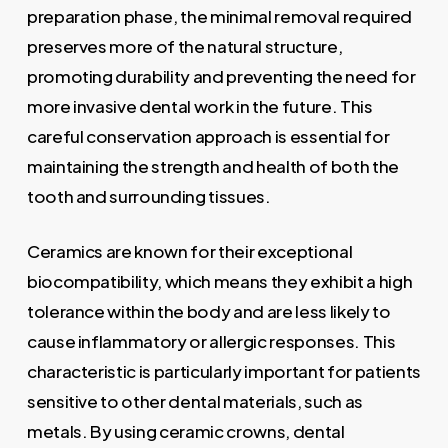
preparation phase, the minimal removal required
preserves more of the natural structure,
promoting durability and preventing the need for
more invasive dental work in the future. This
careful conservation approach is essential for
maintaining the strength and health of both the
tooth and surrounding tissues.
Ceramics are known for their exceptional
biocompatibility, which means they exhibit a high
tolerance within the body and are less likely to
cause inflammatory or allergic responses. This
characteristic is particularly important for patients
sensitive to other dental materials, such as
metals. By using ceramic crowns, dental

──────────────────────────────

▸ Your assignment:
Copy out every line of the listing that contains the string "more".

▸ Exercise response:
preserves more of the natural structure,
more invasive dental work in the future. This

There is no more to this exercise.